From the first line of the records through the line containing "Ucieczka z piekła: Pierwszy samolot z", retype every line exactly and nothing else.

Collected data
· · · · ·

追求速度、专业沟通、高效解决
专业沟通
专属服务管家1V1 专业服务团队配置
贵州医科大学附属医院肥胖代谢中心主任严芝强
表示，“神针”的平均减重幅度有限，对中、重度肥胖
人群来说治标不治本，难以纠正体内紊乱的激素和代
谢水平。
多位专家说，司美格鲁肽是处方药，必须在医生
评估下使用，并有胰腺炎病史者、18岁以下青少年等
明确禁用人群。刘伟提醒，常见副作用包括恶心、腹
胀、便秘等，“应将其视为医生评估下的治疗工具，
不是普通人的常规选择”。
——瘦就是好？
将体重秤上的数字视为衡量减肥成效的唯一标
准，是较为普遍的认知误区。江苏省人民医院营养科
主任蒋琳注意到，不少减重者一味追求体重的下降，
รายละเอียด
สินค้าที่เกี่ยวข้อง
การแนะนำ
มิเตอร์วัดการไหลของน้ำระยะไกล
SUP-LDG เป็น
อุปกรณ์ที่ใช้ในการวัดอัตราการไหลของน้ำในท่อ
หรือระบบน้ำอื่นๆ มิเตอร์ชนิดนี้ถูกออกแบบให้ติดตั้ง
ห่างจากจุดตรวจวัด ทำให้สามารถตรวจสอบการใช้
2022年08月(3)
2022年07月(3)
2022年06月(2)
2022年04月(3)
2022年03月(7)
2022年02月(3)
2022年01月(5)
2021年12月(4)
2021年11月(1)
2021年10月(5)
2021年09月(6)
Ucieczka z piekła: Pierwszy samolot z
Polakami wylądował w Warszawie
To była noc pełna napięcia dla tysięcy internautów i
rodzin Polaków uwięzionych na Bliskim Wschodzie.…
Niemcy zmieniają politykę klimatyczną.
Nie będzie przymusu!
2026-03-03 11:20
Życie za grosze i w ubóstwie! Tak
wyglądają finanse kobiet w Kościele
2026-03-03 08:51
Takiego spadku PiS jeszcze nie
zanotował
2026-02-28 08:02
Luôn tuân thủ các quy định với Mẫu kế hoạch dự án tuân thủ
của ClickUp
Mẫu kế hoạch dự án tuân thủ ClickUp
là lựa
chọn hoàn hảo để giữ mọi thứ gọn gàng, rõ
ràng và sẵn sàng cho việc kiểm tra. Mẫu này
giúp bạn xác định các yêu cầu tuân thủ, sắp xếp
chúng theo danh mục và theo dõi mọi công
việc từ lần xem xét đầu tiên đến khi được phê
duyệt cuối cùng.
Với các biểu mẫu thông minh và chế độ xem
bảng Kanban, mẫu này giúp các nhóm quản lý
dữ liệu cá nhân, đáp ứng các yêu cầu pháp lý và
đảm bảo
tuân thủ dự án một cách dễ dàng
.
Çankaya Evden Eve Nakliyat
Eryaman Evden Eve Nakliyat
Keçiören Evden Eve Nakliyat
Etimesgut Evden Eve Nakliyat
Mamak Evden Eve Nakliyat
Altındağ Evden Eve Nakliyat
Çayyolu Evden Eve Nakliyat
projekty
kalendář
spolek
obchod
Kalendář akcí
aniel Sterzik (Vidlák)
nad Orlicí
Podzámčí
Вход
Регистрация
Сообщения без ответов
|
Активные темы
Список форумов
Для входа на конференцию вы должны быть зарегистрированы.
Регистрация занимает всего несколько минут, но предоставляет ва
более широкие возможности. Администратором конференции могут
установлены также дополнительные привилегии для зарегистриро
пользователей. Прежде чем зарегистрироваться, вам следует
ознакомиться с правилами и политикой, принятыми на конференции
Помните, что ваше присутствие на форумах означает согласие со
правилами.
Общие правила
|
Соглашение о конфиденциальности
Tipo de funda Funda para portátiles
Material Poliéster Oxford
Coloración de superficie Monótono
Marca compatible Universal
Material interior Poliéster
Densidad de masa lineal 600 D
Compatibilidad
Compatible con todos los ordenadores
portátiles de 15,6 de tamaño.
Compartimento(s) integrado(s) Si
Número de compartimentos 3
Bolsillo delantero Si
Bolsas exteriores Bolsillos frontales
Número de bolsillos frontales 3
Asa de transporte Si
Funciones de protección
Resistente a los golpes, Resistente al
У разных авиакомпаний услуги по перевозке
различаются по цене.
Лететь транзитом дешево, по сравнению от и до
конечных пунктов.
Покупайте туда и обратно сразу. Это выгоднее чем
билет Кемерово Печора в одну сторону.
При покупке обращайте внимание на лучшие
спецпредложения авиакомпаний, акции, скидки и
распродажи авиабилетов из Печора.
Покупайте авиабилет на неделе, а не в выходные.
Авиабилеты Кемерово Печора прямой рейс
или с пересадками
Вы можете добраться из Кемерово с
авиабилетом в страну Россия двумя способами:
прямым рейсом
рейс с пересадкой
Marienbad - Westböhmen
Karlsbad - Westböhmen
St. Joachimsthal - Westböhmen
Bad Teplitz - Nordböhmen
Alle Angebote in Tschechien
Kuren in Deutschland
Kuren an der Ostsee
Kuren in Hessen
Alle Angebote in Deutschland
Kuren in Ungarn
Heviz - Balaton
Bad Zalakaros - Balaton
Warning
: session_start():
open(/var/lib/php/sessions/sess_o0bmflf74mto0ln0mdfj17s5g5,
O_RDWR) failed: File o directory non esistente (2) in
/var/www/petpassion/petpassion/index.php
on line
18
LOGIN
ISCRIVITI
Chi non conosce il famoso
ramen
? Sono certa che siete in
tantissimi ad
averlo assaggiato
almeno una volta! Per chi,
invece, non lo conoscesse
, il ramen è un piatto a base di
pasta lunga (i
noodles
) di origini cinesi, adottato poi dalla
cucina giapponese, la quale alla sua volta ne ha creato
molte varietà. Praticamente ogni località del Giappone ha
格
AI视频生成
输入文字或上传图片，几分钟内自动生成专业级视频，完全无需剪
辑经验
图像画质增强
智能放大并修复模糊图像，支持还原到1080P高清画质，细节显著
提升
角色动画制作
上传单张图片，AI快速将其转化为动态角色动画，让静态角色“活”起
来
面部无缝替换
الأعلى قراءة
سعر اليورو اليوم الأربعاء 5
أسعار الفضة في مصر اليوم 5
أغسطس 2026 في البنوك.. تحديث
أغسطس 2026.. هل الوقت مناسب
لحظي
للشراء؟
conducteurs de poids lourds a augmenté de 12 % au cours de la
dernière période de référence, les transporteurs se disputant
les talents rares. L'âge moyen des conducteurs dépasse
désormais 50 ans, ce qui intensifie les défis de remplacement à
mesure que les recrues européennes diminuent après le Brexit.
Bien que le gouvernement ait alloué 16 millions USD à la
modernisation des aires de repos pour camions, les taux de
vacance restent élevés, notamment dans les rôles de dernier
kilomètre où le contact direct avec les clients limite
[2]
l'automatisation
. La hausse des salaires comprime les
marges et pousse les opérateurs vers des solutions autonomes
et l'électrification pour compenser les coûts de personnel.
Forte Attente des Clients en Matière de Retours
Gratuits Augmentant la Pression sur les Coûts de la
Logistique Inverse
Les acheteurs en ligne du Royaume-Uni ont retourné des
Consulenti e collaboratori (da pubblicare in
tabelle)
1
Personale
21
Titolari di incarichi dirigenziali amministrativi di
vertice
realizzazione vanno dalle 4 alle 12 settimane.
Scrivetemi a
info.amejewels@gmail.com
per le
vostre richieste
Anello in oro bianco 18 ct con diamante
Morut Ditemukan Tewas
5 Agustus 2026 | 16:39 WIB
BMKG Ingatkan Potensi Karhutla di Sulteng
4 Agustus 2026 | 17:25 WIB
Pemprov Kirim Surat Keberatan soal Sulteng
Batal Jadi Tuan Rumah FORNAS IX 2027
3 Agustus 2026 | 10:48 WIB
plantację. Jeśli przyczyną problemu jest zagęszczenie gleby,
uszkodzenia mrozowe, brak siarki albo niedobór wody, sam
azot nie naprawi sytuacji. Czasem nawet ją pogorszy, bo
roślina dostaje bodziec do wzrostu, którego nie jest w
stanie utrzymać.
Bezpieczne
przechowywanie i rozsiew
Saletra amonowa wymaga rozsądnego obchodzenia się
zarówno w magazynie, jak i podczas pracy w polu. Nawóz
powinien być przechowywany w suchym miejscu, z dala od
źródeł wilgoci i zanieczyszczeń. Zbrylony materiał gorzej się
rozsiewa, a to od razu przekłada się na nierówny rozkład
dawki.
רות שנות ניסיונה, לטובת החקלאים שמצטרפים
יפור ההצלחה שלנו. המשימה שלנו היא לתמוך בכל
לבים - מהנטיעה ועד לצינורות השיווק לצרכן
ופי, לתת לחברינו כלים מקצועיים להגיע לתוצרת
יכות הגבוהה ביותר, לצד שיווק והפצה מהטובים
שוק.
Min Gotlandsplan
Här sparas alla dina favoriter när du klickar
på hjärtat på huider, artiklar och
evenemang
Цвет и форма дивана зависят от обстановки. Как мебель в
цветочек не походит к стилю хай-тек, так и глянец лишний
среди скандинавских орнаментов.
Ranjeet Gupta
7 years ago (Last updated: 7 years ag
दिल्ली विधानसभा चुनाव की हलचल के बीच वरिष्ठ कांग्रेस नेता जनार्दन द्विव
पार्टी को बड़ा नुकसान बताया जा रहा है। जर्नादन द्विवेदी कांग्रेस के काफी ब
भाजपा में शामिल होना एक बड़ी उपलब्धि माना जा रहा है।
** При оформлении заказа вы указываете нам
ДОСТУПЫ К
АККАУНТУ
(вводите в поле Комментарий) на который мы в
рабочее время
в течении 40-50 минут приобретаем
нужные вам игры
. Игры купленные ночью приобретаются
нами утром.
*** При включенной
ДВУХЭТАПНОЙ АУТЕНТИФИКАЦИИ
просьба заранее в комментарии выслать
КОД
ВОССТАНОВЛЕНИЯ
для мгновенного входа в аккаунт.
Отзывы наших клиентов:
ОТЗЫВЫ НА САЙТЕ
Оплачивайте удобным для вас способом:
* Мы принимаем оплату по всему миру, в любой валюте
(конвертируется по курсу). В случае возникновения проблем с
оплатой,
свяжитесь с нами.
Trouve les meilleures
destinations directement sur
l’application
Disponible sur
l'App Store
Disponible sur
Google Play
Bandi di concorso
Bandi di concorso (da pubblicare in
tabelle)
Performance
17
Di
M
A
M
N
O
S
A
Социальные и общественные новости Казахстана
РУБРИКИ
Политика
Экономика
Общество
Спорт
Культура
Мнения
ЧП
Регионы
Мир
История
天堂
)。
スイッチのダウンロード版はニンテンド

· · · · ·

Solution below
追求速度、专业沟通、高效解决
专业沟通
专属服务管家1V1 专业服务团队配置
贵州医科大学附属医院肥胖代谢中心主任严芝强
表示，“神针”的平均减重幅度有限，对中、重度肥胖
人群来说治标不治本，难以纠正体内紊乱的激素和代
谢水平。
多位专家说，司美格鲁肽是处方药，必须在医生
评估下使用，并有胰腺炎病史者、18岁以下青少年等
明确禁用人群。刘伟提醒，常见副作用包括恶心、腹
胀、便秘等，“应将其视为医生评估下的治疗工具，
不是普通人的常规选择”。
——瘦就是好？
将体重秤上的数字视为衡量减肥成效的唯一标
准，是较为普遍的认知误区。江苏省人民医院营养科
主任蒋琳注意到，不少减重者一味追求体重的下降，
รายละเอียด
สินค้าที่เกี่ยวข้อง
การแนะนำ
มิเตอร์วัดการไหลของน้ำระยะไกล
SUP-LDG เป็น
อุปกรณ์ที่ใช้ในการวัดอัตราการไหลของน้ำในท่อ
หรือระบบน้ำอื่นๆ มิเตอร์ชนิดนี้ถูกออกแบบให้ติดตั้ง
ห่างจากจุดตรวจวัด ทำให้สามารถตรวจสอบการใช้
2022年08月(3)
2022年07月(3)
2022年06月(2)
2022年04月(3)
2022年03月(7)
2022年02月(3)
2022年01月(5)
2021年12月(4)
2021年11月(1)
2021年10月(5)
2021年09月(6)
Ucieczka z piekła: Pierwszy samolot z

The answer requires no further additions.